O paradoxo geopolítico moderno, que foi destacado no ano passado, é o seguinte: apesar de seu "messianismo", a América está perdendo sua autoridade no mundo, enquanto a China, com seu conceito de "estado intermediário", está aumentando essa autoridade.

O ano passado mostrou que a China foi capaz de vencer rapidamente a guerra contra o COVID-19 (apesar do fato de o coronavírus ter se originado na cidade chinesa de Wuhan). E a América sofreu pesadas perdas nesta guerra e ainda não pode derrotar a pandemia.

O novo presidente Joe Biden está apertando ainda mais as “porcas” da vida americana linha-dura e do funcionamento das empresas americanas. Mas se os Estados Unidos estão perdendo a guerra contra um vírus invisível, onde vão ganhar as guerras contra inimigos visíveis - Rússia, China ou Irã?

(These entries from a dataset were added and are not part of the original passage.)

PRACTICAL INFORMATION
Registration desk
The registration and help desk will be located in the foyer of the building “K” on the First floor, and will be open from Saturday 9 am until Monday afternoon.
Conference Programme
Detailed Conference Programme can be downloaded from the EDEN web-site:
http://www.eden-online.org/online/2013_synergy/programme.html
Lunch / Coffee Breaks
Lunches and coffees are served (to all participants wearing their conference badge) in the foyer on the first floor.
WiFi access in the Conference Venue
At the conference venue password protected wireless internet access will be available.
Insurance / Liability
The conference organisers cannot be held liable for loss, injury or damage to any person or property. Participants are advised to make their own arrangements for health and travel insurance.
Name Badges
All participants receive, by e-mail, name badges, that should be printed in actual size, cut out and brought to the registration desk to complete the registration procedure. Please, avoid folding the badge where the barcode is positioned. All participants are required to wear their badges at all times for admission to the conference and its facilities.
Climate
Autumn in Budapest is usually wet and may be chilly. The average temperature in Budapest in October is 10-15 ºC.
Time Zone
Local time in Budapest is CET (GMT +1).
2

O ano passado também mostrou que a economia chinesa provou ser mais resiliente em face de eventos extremos, como a pandemia COVID-19. Julgue por si mesmo. No final de 2020, a China passou a ser a única grande economia do mundo que conseguiu garantir o aumento do Produto Interno Bruto (PIB). Segundo estimativas do FMI, era de 2,3%. A propósito, muitos meios de comunicação chineses e líderes de partidos e estados chamaram a atenção para o fato de que, pela primeira vez na história do país, seu PIB ultrapassou a marca simbólica de 100 trilhões de yuans para elevar o espírito do povo. 

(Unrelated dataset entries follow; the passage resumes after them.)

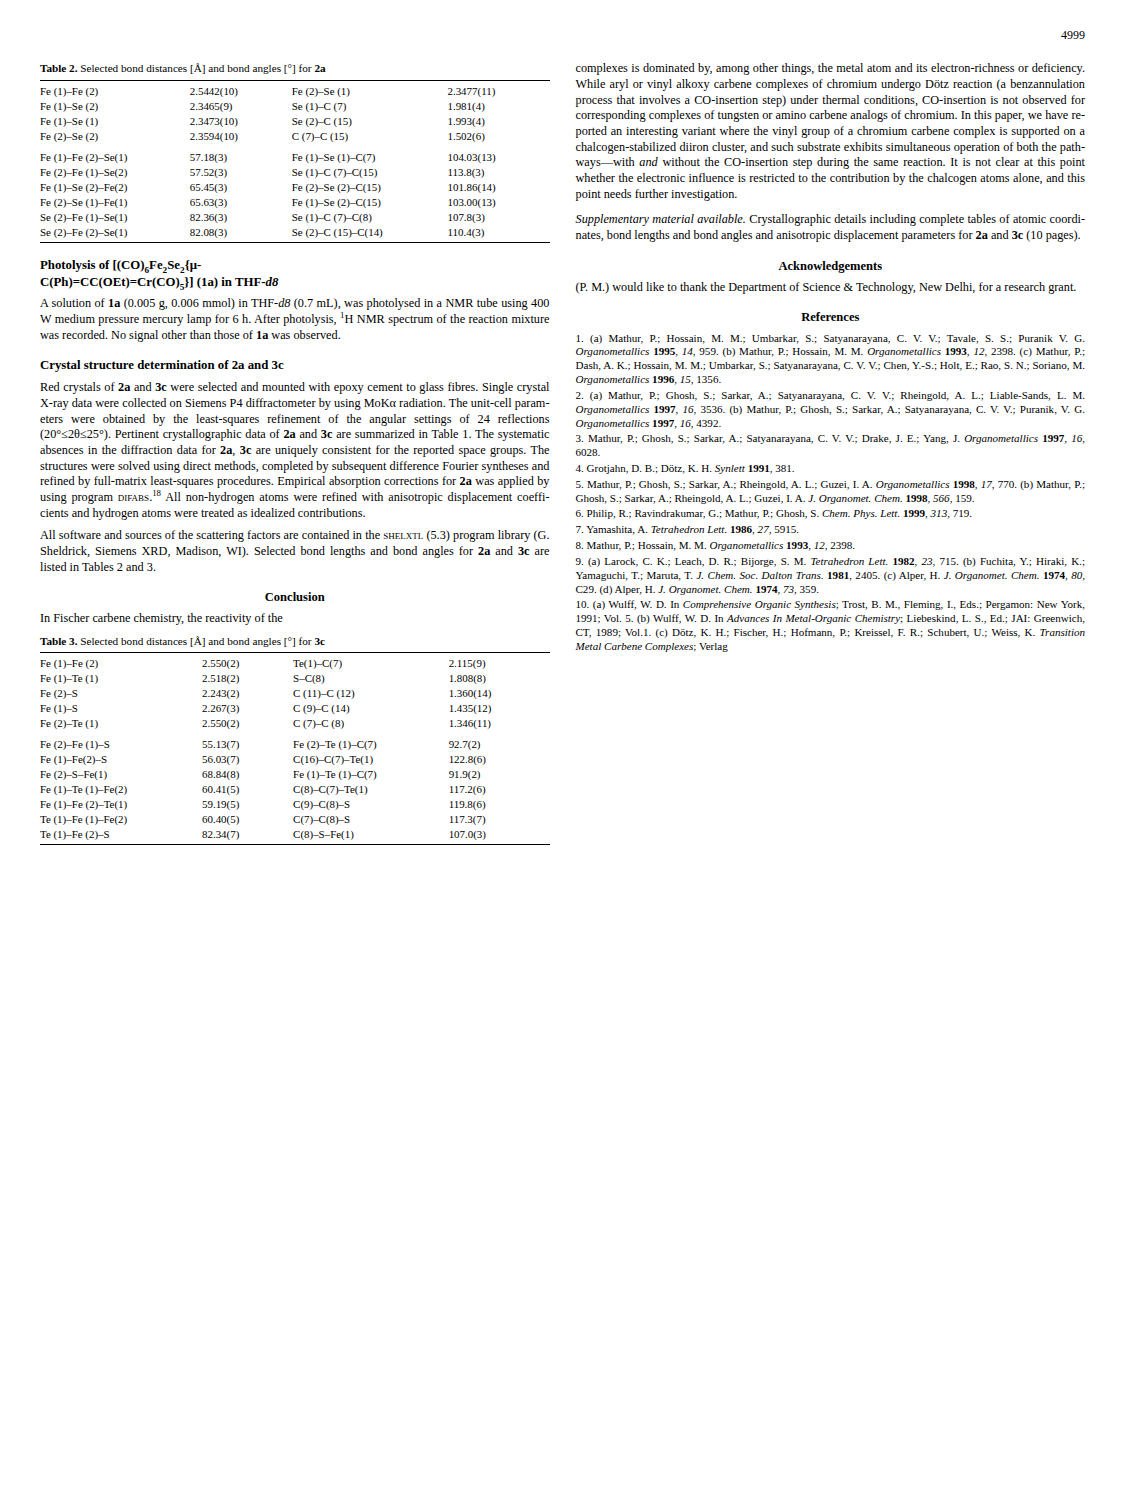4999
Table 2. Selected bond distances [Å] and bond angles [°] for 2a
| Fe (1)–Fe (2) | 2.5442(10) | Fe (2)–Se (1) | 2.3477(11) |
| Fe (1)–Se (2) | 2.3465(9) | Se (1)–C (7) | 1.981(4) |
| Fe (1)–Se (1) | 2.3473(10) | Se (2)–C (15) | 1.993(4) |
| Fe (2)–Se (2) | 2.3594(10) | C (7)–C (15) | 1.502(6) |
| Fe (1)–Fe (2)–Se(1) | 57.18(3) | Fe (1)–Se (1)–C(7) | 104.03(13) |
| Fe (2)–Fe (1)–Se(2) | 57.52(3) | Se (1)–C (7)–C(15) | 113.8(3) |
| Fe (1)–Se (2)–Fe(2) | 65.45(3) | Fe (2)–Se (2)–C(15) | 101.86(14) |
| Fe (2)–Se (1)–Fe(1) | 65.63(3) | Fe (1)–Se (2)–C(15) | 103.00(13) |
| Se (2)–Fe (1)–Se(1) | 82.36(3) | Se (1)–C (7)–C(8) | 107.8(3) |
| Se (2)–Fe (2)–Se(1) | 82.08(3) | Se (2)–C (15)–C(14) | 110.4(3) |
Photolysis of [(CO)6Fe2Se2{μ-
C(Ph)=CC(OEt)=Cr(CO)5}] (1a) in THF-d8
A solution of 1a (0.005 g, 0.006 mmol) in THF-d8 (0.7 mL), was photolysed in a NMR tube using 400 W medium pressure mercury lamp for 6 h. After photolysis, 1H NMR spectrum of the reaction mixture was recorded. No signal other than those of 1a was observed.
Crystal structure determination of 2a and 3c
Red crystals of 2a and 3c were selected and mounted with epoxy cement to glass fibres. Single crystal X-ray data were collected on Siemens P4 diffractometer by using MoKα radiation. The unit-cell parameters were obtained by the least-squares refinement of the angular settings of 24 reflections (20°≤2θ≤25°). Pertinent crystallographic data of 2a and 3c are summarized in Table 1. The systematic absences in the diffraction data for 2a, 3c are uniquely consistent for the reported space groups. The structures were solved using direct methods, completed by subsequent difference Fourier syntheses and refined by full-matrix least-squares procedures. Empirical absorption corrections for 2a was applied by using program difabs.18 All non-hydrogen atoms were refined with anisotropic displacement coefficients and hydrogen atoms were treated as idealized contributions.
All software and sources of the scattering factors are contained in the shelxtl (5.3) program library (G. Sheldrick, Siemens XRD, Madison, WI). Selected bond lengths and bond angles for 2a and 3c are listed in Tables 2 and 3.
Conclusion
In Fischer carbene chemistry, the reactivity of the
Table 3. Selected bond distances [Å] and bond angles [°] for 3c
| Fe (1)–Fe (2) | 2.550(2) | Te(1)–C(7) | 2.115(9) |
| Fe (1)–Te (1) | 2.518(2) | S–C(8) | 1.808(8) |
| Fe (2)–S | 2.243(2) | C (11)–C (12) | 1.360(14) |
| Fe (1)–S | 2.267(3) | C (9)–C (14) | 1.435(12) |
| Fe (2)–Te (1) | 2.550(2) | C (7)–C (8) | 1.346(11) |
| Fe (2)–Fe (1)–S | 55.13(7) | Fe (2)–Te (1)–C(7) | 92.7(2) |
| Fe (1)–Fe(2)–S | 56.03(7) | C(16)–C(7)–Te(1) | 122.8(6) |
| Fe (2)–S–Fe(1) | 68.84(8) | Fe (1)–Te (1)–C(7) | 91.9(2) |
| Fe (1)–Te (1)–Fe(2) | 60.41(5) | C(8)–C(7)–Te(1) | 117.2(6) |
| Fe (1)–Fe (2)–Te(1) | 59.19(5) | C(9)–C(8)–S | 119.8(6) |
| Te (1)–Fe (1)–Fe(2) | 60.40(5) | C(7)–C(8)–S | 117.3(7) |
| Te (1)–Fe (2)–S | 82.34(7) | C(8)–S–Fe(1) | 107.0(3) |
complexes is dominated by, among other things, the metal atom and its electron-richness or deficiency. While aryl or vinyl alkoxy carbene complexes of chromium undergo Dötz reaction (a benzannulation process that involves a CO-insertion step) under thermal conditions, CO-insertion is not observed for corresponding complexes of tungsten or amino carbene analogs of chromium. In this paper, we have reported an interesting variant where the vinyl group of a chromium carbene complex is supported on a chalcogen-stabilized diiron cluster, and such substrate exhibits simultaneous operation of both the pathways—with and without the CO-insertion step during the same reaction. It is not clear at this point whether the electronic influence is restricted to the contribution by the chalcogen atoms alone, and this point needs further investigation.
Supplementary material available. Crystallographic details including complete tables of atomic coordinates, bond lengths and bond angles and anisotropic displacement parameters for 2a and 3c (10 pages).
Acknowledgements
(P. M.) would like to thank the Department of Science & Technology, New Delhi, for a research grant.
References
1. (a) Mathur, P.; Hossain, M. M.; Umbarkar, S.; Satyanarayana, C. V. V.; Tavale, S. S.; Puranik V. G. Organometallics 1995, 14, 959. (b) Mathur, P.; Hossain, M. M. Organometallics 1993, 12, 2398. (c) Mathur, P.; Dash, A. K.; Hossain, M. M.; Umbarkar, S.; Satyanarayana, C. V. V.; Chen, Y.-S.; Holt, E.; Rao, S. N.; Soriano, M. Organometallics 1996, 15, 1356.
2. (a) Mathur, P.; Ghosh, S.; Sarkar, A.; Satyanarayana, C. V. V.; Rheingold, A. L.; Liable-Sands, L. M. Organometallics 1997, 16, 3536. (b) Mathur, P.; Ghosh, S.; Sarkar, A.; Satyanarayana, C. V. V.; Puranik, V. G. Organometallics 1997, 16, 4392.
3. Mathur, P.; Ghosh, S.; Sarkar, A.; Satyanarayana, C. V. V.; Drake, J. E.; Yang, J. Organometallics 1997, 16, 6028.
4. Grotjahn, D. B.; Dötz, K. H. Synlett 1991, 381.
5. Mathur, P.; Ghosh, S.; Sarkar, A.; Rheingold, A. L.; Guzei, I. A. Organometallics 1998, 17, 770. (b) Mathur, P.; Ghosh, S.; Sarkar, A.; Rheingold, A. L.; Guzei, I. A. J. Organomet. Chem. 1998, 566, 159.
6. Philip, R.; Ravindrakumar, G.; Mathur, P.; Ghosh, S. Chem. Phys. Lett. 1999, 313, 719.
7. Yamashita, A. Tetrahedron Lett. 1986, 27, 5915.
8. Mathur, P.; Hossain, M. M. Organometallics 1993, 12, 2398.
9. (a) Larock, C. K.; Leach, D. R.; Bijorge, S. M. Tetrahedron Lett. 1982, 23, 715. (b) Fuchita, Y.; Hiraki, K.; Yamaguchi, T.; Maruta, T. J. Chem. Soc. Dalton Trans. 1981, 2405. (c) Alper, H. J. Organomet. Chem. 1974, 80, C29. (d) Alper, H. J. Organomet. Chem. 1974, 73, 359.
10. (a) Wulff, W. D. In Comprehensive Organic Synthesis; Trost, B. M., Fleming, I., Eds.; Pergamon: New York, 1991; Vol. 5. (b) Wulff, W. D. In Advances In Metal-Organic Chemistry; Liebeskind, L. S., Ed.; JAI: Greenwich, CT, 1989; Vol.1. (c) Dötz, K. H.; Fischer, H.; Hofmann, P.; Kreissel, F. R.; Schubert, U.; Weiss, K. Transition Metal Carbene Complexes; Verlag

Mas nos Estados Unidos, no ano passado, o PIB em termos absolutos foi de 20,8 trilhões. Na comparação com 2019, houve queda do PIB de 3,4% (para referência: PIB global contraiu 3,5%). Consequentemente, ao longo do ano, a proporção das duas economias mudou significativamente a favor da China.

Alguns especialistas, comentando os resultados do desenvolvimento econômico da China e dos Estados Unidos, chegam à conclusão de que em breve, dizem, a China se tornará a primeira economia mundial, empurrando os Estados Unidos para o segundo lugar. Vamos voltar aos dados do FMI.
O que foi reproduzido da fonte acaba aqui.